There was a second time when someone tried to poison me. The master weaver just threw my plate as I was about to eat. She could feel it, and see that something was wrong in my plate. I said, “Why did you do that?” “If I don’t do that, you’re going to die,” she said. “If you don’t believe me, I’m going to feed your rice to the dog.” True enough, the dog died. It turned blue. I felt sorry for the dog but she was trying to prove her point. These stories, are just misfortunes that come with the work.
O: You are positioned here as an intermediary of knowledge. Even just now, you asked us if we believe in black magic and you were apprehensive. But you also deal with people like Palgrave MacMillan.
WJ: I don’t write anything like that!
[laughs]
WJ: There are two sides of me. When I am writing my academic paper, it’s really an anthropological write-up. I don’t put myself as part of the experience, I just see whatever I’ve seen and experienced as part of my observations. So that’s why I take a long time to write – it’s very hard to filter. As an indigenous person writing about indigenous knowledge, it’s even harder. Sometimes I cannot see the boundaries of this kind of knowledge – whether I should include it or not, whether I’m crazy to include it. I’m writing strictly based on anthropological observations and experiences.
O: Do you practice anthropology differently?
WJ: Of course, I also bring my own research values into a project. I always ask myself, “When I am communicating with them, am I interviewing them?” Especially with this kind of research, I can’t be bringing my papers. So when I interview, I just put my handphone on, and I tell them that I am recording them, I am doing research. But the way I do research is a form of learning with my “subjects”.. Not from you, but with you. There are certain words you use in their particular language. If you say, “I want to learn from you,” they will not share. Say, “I want to learn with you.”
O: So this relationship is not purely extractive. They are also coming to you to ask you what certain patterns mean.
WJ: Yes, yes. They also learn how to teach from me: It’s a kind of exchange of knowledge. When I started to get involved in the production of pua kumbu, especially in the aspect of product and design development, fixer and colour development and all this based on research, the other anthropologists were saying to me “You are not a real anthropologist because you are intervening on their practices and lives. As an anthropologist, you are supposed to leave your subject matters as they are.” But when I engage with this community, I want to gauge their acceptance and reaction towards new ideas toward conserving intangible knowledge, and to develop further so that it does not die with them. So I stage in this community: I was introducing different methods of learning and teaching textiles. I interrupt their traditional way of passing down knowledge. I started to have video tutorials, and created a space where younger ones could communicate with the weavers. They are being given a frame to practice.

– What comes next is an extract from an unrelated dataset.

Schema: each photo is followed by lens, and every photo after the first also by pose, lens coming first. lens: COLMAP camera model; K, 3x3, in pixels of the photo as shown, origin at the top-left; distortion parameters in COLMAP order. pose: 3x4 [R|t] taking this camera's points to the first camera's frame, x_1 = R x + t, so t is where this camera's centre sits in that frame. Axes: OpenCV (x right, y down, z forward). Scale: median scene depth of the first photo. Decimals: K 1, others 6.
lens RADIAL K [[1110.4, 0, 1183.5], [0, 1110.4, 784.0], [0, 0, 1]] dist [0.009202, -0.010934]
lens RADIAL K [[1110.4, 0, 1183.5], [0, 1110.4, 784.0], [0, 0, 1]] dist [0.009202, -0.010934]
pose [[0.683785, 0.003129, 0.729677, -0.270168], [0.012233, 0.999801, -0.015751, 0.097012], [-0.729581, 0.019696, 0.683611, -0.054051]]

I also established a one-stop weaving learning hub at the longhouse, so that other weavers from other regions can come and stay for a week or two. I also introduced workshops to give accounting literacy, because when they sell their product, they always get cheated. When they get commissioned, they often get cheated as well. They are very vulnerable and have been exploited to the highest level. That’s why I put in this structure, so they are taken care of and there is conservation work which is truly a work on conservation: not merely in their art, but also on themselves and the way they think. And also, I give values to their work, in the sense of monetary cash and… I set up, ok. In the beginning, when you are weaving you should not be charging as much as the higher ones because that will create jealousy. You have to understand that. So what I did with them was that with all the weavers, we categorised the designs from 1 to 10.

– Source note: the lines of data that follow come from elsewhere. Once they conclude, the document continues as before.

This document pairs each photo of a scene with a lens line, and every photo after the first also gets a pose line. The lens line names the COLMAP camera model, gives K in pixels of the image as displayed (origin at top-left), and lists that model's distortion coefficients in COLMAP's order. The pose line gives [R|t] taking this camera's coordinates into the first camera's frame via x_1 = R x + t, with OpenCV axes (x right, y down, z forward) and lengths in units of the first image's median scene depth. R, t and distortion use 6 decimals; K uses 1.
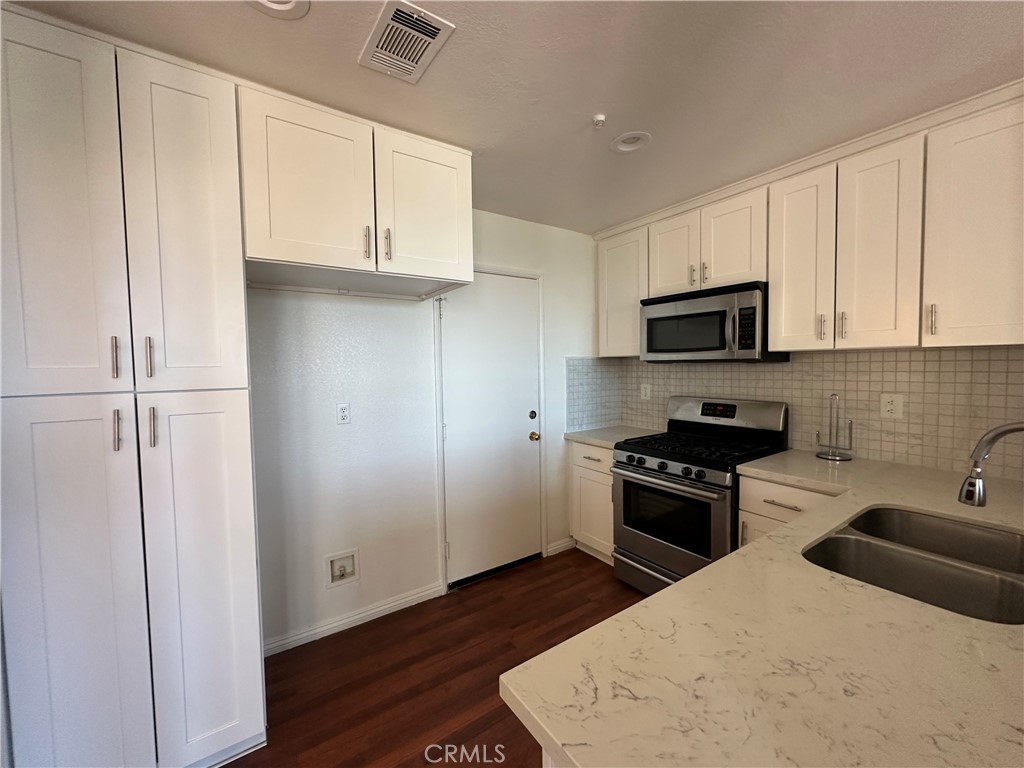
lens RADIAL K [[410.4, 0, 510.4], [0, 410.4, 382.8], [0, 0, 1]] dist [-0.003505, 0.000328]
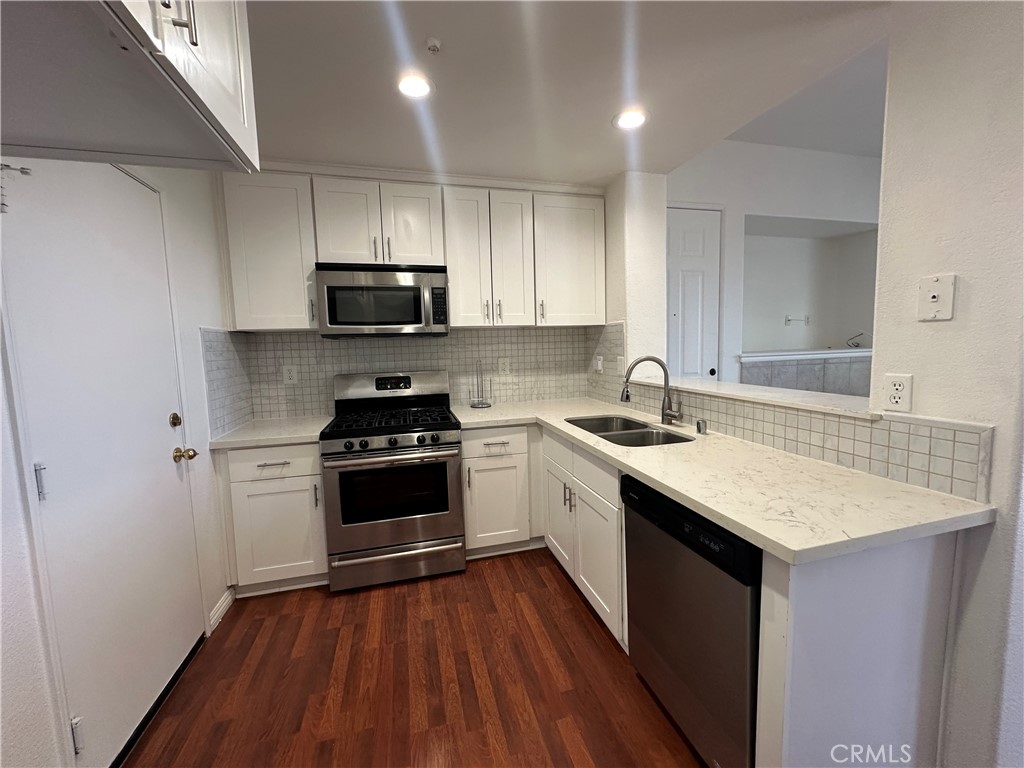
lens RADIAL K [[408.4, 0, 511.5], [0, 408.4, 382.1], [0, 0, 1]] dist [-0.003213, -0.000051]
pose [[0.325073, -0.079642, 0.942329, -0.396223], [0.064803, 0.995981, 0.061821, 0.019763], [-0.943466, 0.040969, 0.328928, 0.381049]]
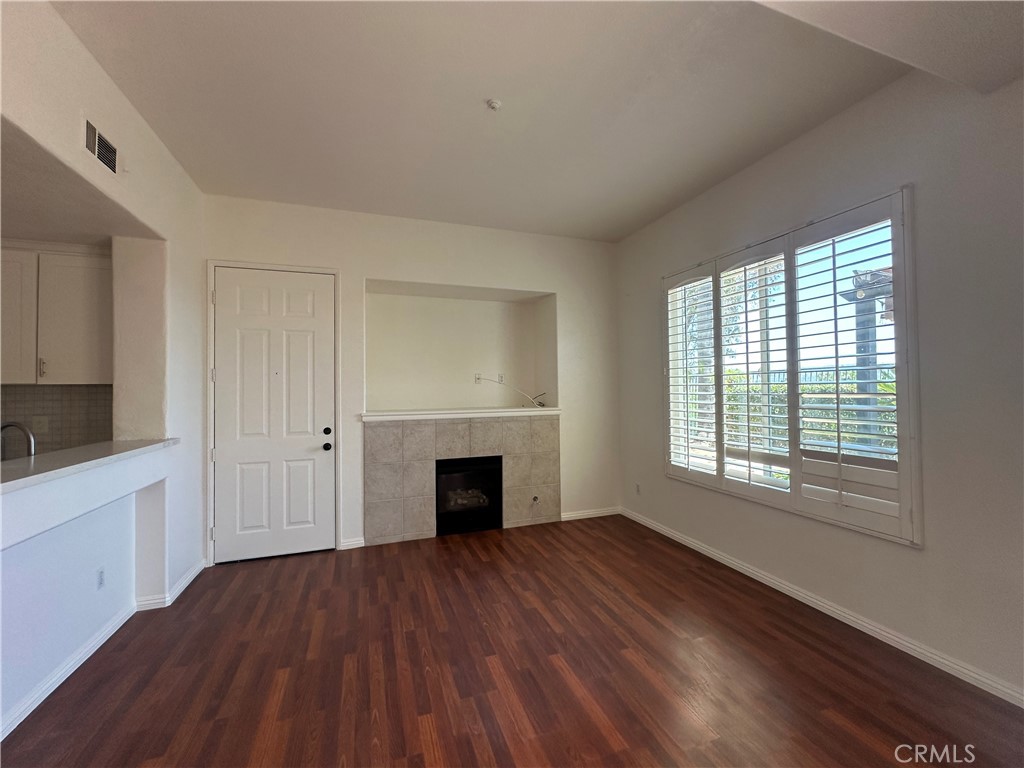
lens RADIAL K [[410.4, 0, 510.4], [0, 410.4, 382.8], [0, 0, 1]] dist [-0.003505, 0.000328]
pose [[0.256205, 0.029237, 0.966180, -0.035589], [0.049833, 0.997814, -0.043408, 0.044188], [-0.965337, 0.059269, 0.254188, -0.785005]]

O: Right, so you’re using their own scale.
WJ: Right. So there are different prices. When new weavers saw that kind of level, they dare not weave it because they know they can’t. When they see the kind of prices for the higher levels, it encourages them to learn more. So those kinds of things didn’t exist before. When I first met them, there was so much friction, and this friction was caused by two aspects: the competition in pua kumbu weaving, which has been implemented since the 1980s by Sarawak Atelier Society with the state government, with Sarawak Craft Council. It created conflict and jealousy among the top weavers. The most skillful weavers, the top weavers with the most beautiful designs never won because they were not on good terms with the jury. The jury always comes from the same region, so only people from the same region would win the competition. So instead of working together, they became enemies.
O: What was the relationship like before the competitions started?

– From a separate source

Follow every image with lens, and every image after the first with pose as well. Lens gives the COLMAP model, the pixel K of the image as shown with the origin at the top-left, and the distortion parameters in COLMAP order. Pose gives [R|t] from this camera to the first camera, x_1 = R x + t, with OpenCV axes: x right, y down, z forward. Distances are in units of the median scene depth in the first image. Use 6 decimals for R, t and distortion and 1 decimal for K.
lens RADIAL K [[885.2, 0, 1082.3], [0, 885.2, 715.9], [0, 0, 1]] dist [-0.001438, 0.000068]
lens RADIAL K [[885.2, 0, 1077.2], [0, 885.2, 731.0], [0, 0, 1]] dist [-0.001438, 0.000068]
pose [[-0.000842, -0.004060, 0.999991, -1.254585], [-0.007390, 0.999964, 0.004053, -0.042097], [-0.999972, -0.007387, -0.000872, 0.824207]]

WJ: They don’t hate each other, but they are not in communication. But they exchange designs. See, after the competition, they don’t even talk to each other. They poison each other, according to the master weaver. Just for the small amount of money. But for them, it’s about prestige, it’s not about the money. When you are picked as the winner of pua kumbu weaving, it’s not even their design, often it is copied. Just to measure the skill… by Sarawak Craft Council and state government, and Sarawak Society Atelier which is related to the World Craft Council, it’s about prestige. And then the second aspect is the friction caused by different patrons. Since the 1980s, different individuals commissioned different groups of weavers to weave for them. They buy thread and send it to this group of weavers. They only choose a small group. So this particular longhouse, when I went there were 5 different groups. And there aren’t many of them: one group can have 3 people. So there is one group that belongs to a minister, one that belongs to the Iban Woman Association. Iban Woman Association is meant to help women to work together right… totally the opposite. There’s one from Deputy World Craft Council that has been involved with them since the 1980s, but when I went to the longhouse for the first time, they didn’t even have toilets. So that created the question: selling very expensive, very expensive overseas, but why don’t they even have toilets? Craft exploitation. That’s how I first came into the research actually, by asking that question. It made me want to know why.
O: What have you done with this knowledge?
And then, because I really wanted to create a social lab: I wanted to see what kind of new knowledge can bind them together so they can actually work as a community and I can execute a project for them to see if they are acceptive of different methods to improve their production. To make pua kumbu, you must work in pairs. You cannot work alone to stretch the thread, to do the dyeing. The master weaver said, “I am going to pair people who don’t talk to each other, and make them weave side-by-side.” I said, “If you say so.” She said, “I’m very excited!” I said, “Me too!” So she paired them purposely. Each pair would be given 5kg of thread, to produce 6 pieces of 6’x2’ shawls. On the first day, they came individually to me to say “I don’t want to work with this person.” I said, “Remember? The condition to do this project is to work with each other.” They said, “I can work with other people!” I said, “No, it’s the decision of the master weaver. If you want, you go argue with her, don’t argue with me. I’m just putting in structure.” And they were so angry with me. But then they started to work together. They didn’t talk, that’s fine. But they had to work in pairs. I said, “You have to finish this shawl before my exhibition.” This was in 2016, when I had a big exhibition at UM Gallery. I was displaying about 125 designs. Over 75 countries came to see this exhibition. “You have to finish this within 5 months.” “We don’t talk to each other, how do you expect us to finish within five months?” “Then start talking to each other!” I said. “There’s no membership fee. If you feel comfortable, you stay after this project and we do another one. If you don’t feel comfortable, you can leave.” Not only did I get more weaver, I got them to talk to each other, and they finally understood that all this time they have been manipulated by different patrons.
O: Thank you, Welyne, for your time. See you at Rumah Gareh at Amcorp Mall.
Welyne Jehom is a senior lecturer of anthropology at the University of Malaya, and the head of research at the University Malaya’s Center for Malaysian Indigenous Studies. She is a co-founder of Rumah Gareh Borneo Natural, a Pua Kumbu community project.